Single by Iron Maiden

from the album Somewhere in Time
- B-side: "That Girl" (FM cover); "Juanita" (Marshall Fury cover);
- Released: 10 November 1986
- Recorded: 1986
- Studio: Compass Point (Nassau); Wisseloord (Hilversum);
- Genre: Heavy metal
- Length: 5:42
- Label: EMI; Capitol;
- Songwriter: Adrian Smith
- Producer: Martin Birch

Iron Maiden singles chronology
| "Wasted Years" (1986) | "Stranger in a Strange Land" (1986) | "Can I Play with Madness" (1988) |

= Stranger in a Strange Land (Iron Maiden song) =

"Stranger in a Strange Land" is a song by the English heavy metal band Iron Maiden, released as the second single from their sixth studio album, Somewhere in Time (1986). The song is unrelated to Robert A. Heinlein's novel by the same name.

== Synopsis ==
The lyrics are about an Arctic explorer who dies and is frozen in the ice. After a hundred years his body is found preserved by other people exploring the area. Adrian Smith was inspired to write about this song after talking to an explorer who had a similar experience while discovering the frozen body of Franklin Expedition participant John Torrington.

The guitar solo in "Stranger in a Strange Land" is played by Smith. In a 2020 interview with eonmusic, the guitarist said that it was one of the first Iron Maiden songs that gave him "space to play in", citing its mid-paced tempo as the reason why; "a lot of the Maiden stuff up until then had been very fast, and aggressive, and heavy, but that actually allowed me a little bit of space to stretch out a bit", he said.

Dataset excerpt:
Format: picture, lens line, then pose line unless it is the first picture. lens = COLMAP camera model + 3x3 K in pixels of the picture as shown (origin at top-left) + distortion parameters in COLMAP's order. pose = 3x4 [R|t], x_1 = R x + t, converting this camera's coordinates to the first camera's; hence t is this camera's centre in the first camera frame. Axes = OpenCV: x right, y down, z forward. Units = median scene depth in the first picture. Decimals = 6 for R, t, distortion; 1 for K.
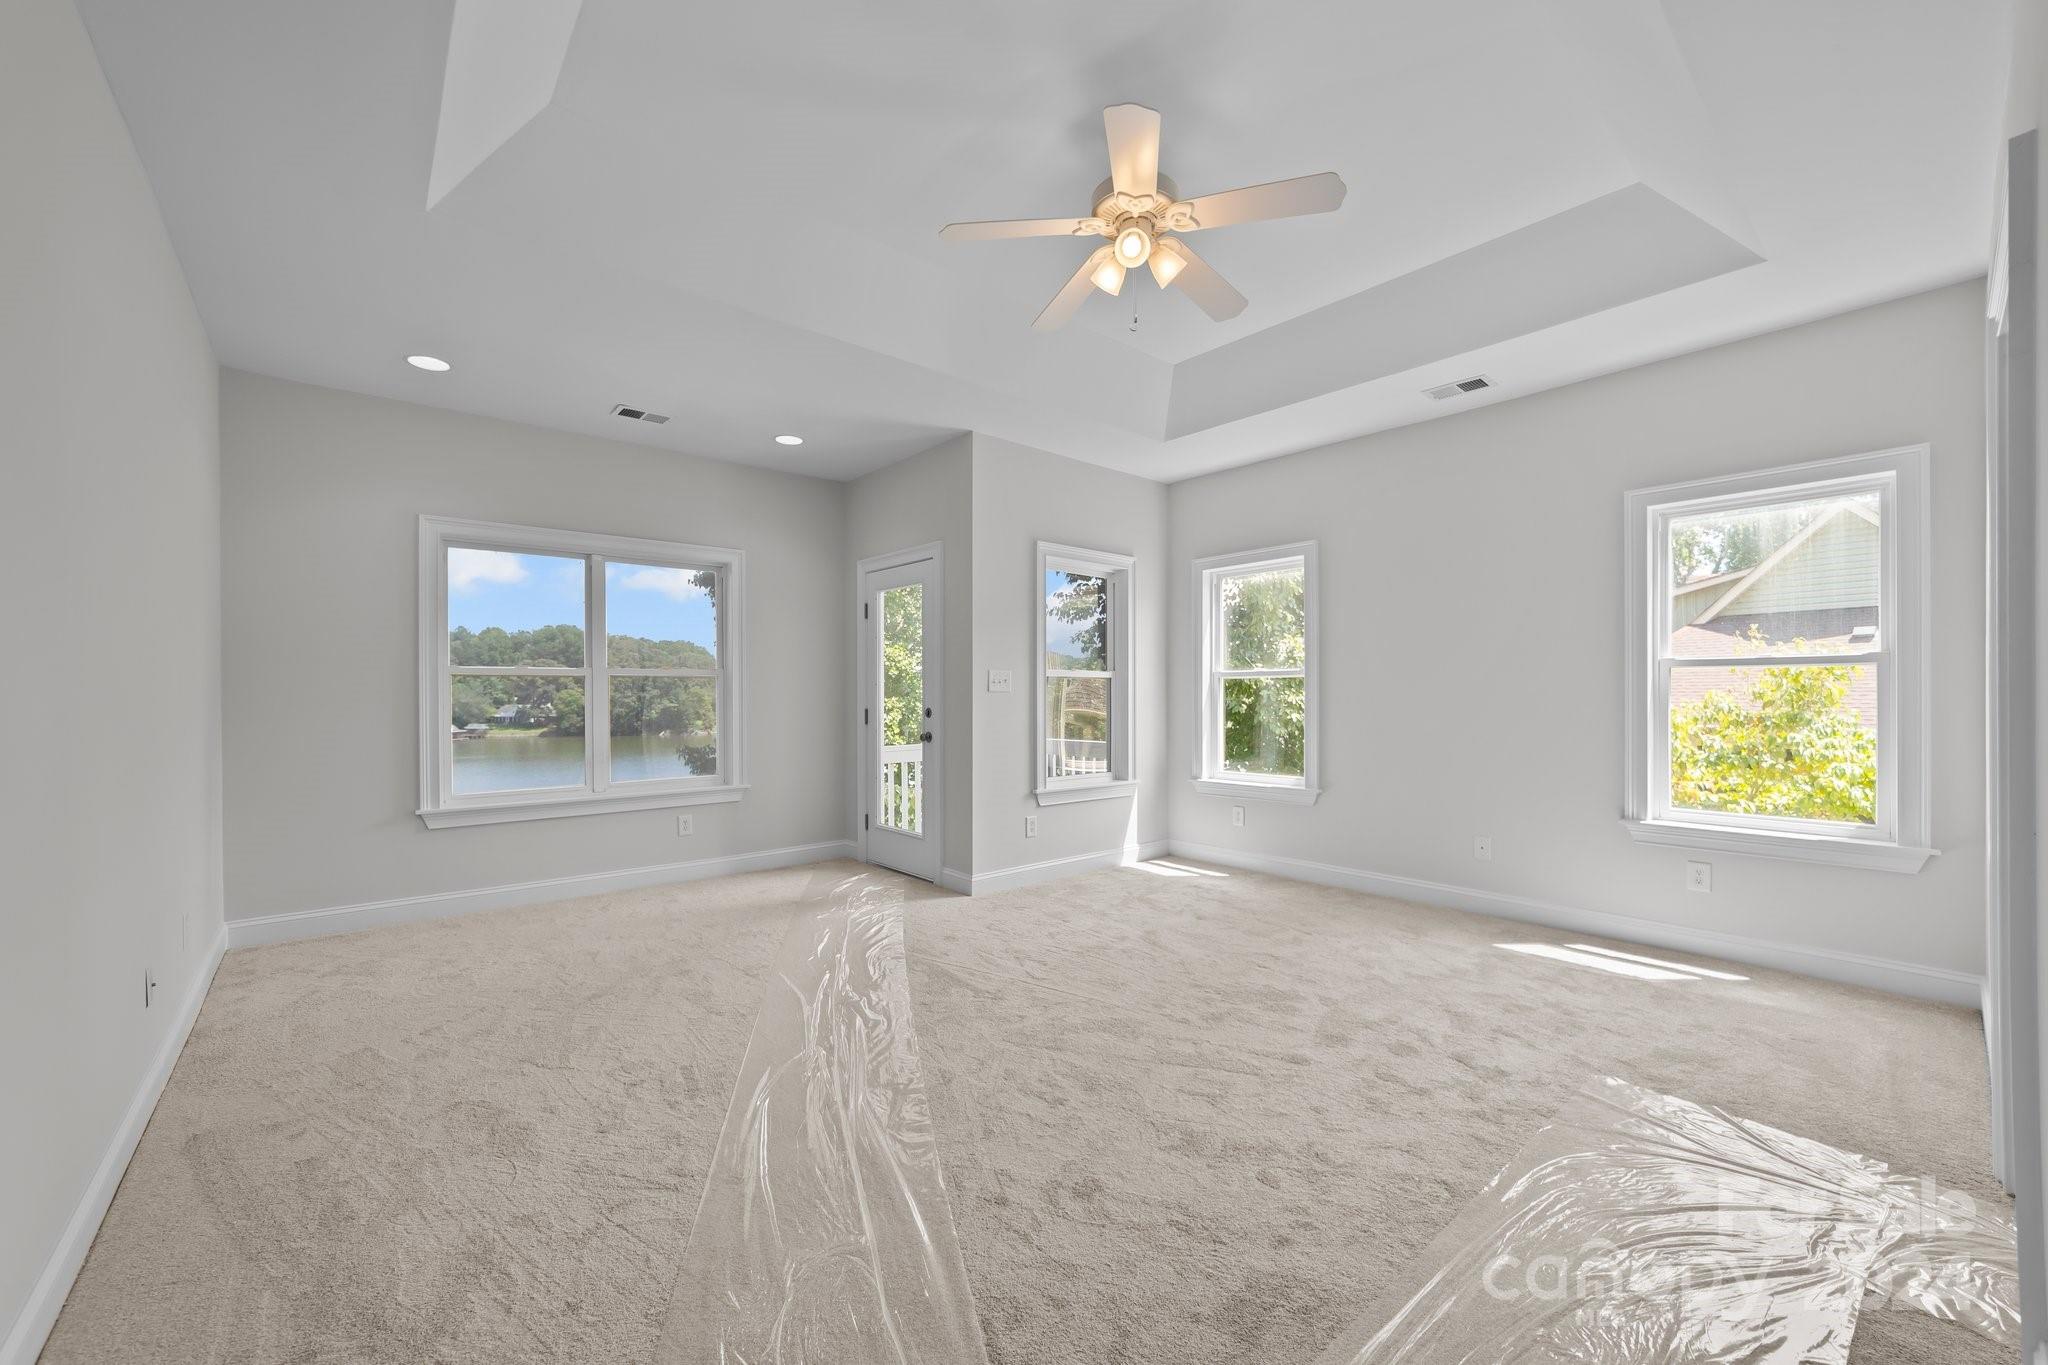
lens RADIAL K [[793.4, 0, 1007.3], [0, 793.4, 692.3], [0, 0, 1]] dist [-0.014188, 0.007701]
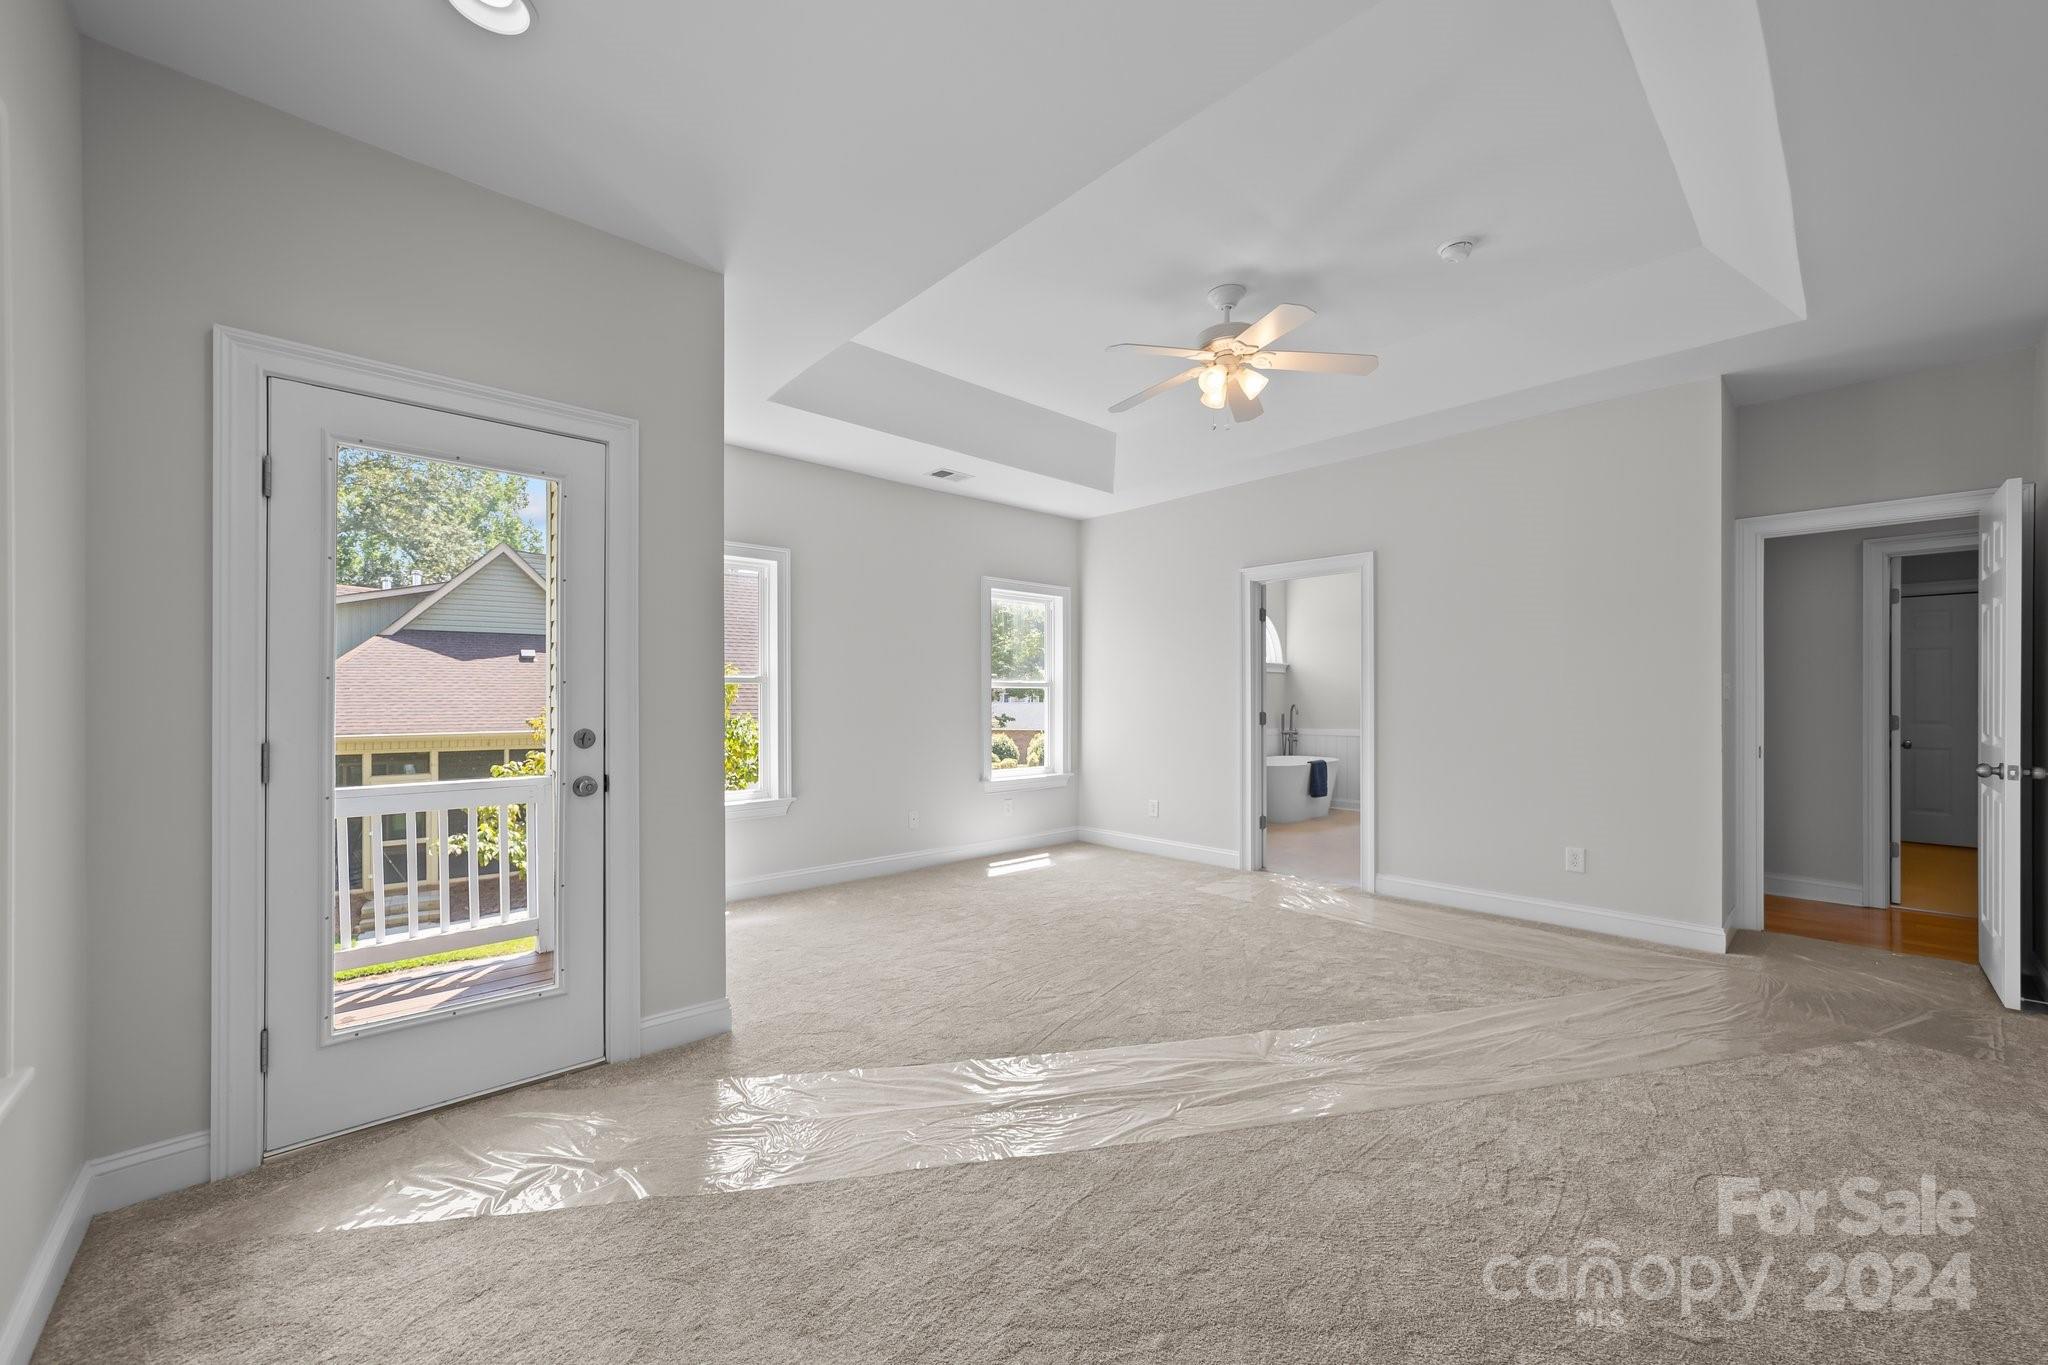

Work instructions:
**A.** Which individual people are named in the article on the Iron Maiden song, apart from any in the data?
**B.** Can you pick up the article on the Iron Maiden song right after its final sentence and keep it going?

Answer section:
**A.** Adrian Smith, Martin Birch, Robert A. Heinlein, John Torrington

**B.**
The song is one of only five Iron Maiden songs to fade out; the others being "The Prophecy" from Seventh Son of a Seventh Son, "Hell on Earth" from Senjutsu, "Women in Uniform", a single included on some pressings of Killers, and "Kill Me Ce Soir", the B-side to the 12" single Holy Smoke released in 1990. The lyrics "brave new world" were also present in Iron Maiden's 2000 studio release, Brave New World.

The music video for "Stranger in a Strange Land" was recorded between 3 November and 7 November 1986, at the Hammersmith Odeon in London, England.

== Cover details ==
Eddie's appearance on the single cover is an homage to the Clint Eastwood character "Man with No Name", although it can also be seen as a mixture of Rick Deckard from Blade Runner and the "Man with No Name".
This version of Eddie would later be used in the Camp Chaos music video for "Run to the Hills".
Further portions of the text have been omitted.